Nuestros días están regidos por las estrellas. No, no hablamos del horóscopo ni las cartas astrales, si no de los días… literalmente. El mismo punto de la tierra se enfrentará al sol en la misma posición cada 24 horas, es decir, cada día. Este tiempo se divide, a su vez, en dos partes de 12 horas: la noche y el día. Los estudios apuntan a que esta división parte de los egipcios, aunque a quien realmente le debemos la concepción del tiempo tal y como la conocemos (con sus días, sus horas y sus manecillas del reloj) es a un ingeniero canadiense, Sandford Fleming.
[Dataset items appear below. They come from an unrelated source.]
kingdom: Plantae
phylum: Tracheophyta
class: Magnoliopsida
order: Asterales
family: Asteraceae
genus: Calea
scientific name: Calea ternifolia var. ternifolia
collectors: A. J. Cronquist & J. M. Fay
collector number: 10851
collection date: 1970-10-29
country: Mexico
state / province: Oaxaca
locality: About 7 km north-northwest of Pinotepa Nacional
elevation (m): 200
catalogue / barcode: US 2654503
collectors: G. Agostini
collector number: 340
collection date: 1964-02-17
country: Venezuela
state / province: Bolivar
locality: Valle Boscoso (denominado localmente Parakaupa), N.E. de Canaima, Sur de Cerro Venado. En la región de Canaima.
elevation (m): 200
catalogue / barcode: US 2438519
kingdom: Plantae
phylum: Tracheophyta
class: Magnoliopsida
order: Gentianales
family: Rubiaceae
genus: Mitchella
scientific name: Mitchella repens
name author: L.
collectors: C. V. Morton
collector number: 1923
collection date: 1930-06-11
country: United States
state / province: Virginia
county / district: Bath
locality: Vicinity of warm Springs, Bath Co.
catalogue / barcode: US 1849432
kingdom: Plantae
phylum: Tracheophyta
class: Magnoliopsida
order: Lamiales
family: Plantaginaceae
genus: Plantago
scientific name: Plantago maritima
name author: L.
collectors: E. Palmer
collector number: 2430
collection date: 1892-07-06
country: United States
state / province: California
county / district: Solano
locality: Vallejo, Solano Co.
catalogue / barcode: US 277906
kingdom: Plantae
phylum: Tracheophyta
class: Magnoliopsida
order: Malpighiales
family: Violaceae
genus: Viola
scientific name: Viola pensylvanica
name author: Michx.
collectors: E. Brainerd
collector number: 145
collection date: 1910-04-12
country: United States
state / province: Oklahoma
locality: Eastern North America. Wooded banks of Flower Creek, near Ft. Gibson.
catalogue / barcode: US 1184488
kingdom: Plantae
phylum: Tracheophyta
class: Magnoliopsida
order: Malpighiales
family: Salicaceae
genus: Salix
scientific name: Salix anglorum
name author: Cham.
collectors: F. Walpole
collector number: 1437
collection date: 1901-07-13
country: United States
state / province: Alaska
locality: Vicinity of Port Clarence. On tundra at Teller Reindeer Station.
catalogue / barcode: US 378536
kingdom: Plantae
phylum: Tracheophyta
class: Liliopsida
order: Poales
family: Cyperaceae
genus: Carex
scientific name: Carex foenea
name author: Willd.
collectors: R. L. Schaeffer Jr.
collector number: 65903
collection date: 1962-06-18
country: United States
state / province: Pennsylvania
Fleming, nacido en Canadá en 1827, es principalmente conocido por la creación del Horario universal y del sistema de 24 horas. Cada una de ellas se corresponde con un huso horario, que parten del Antimeridiano de Greenwich, la línea internacional que señala el cambio de fecha. Todo ello salió de la cabeza de este ingeniero, el responsable del primer sello postal canadiense, que trabajó como pocos la topografía y los trenes de su país antes de dedicarse a defender su modelo horario delante de las organizaciones de turno.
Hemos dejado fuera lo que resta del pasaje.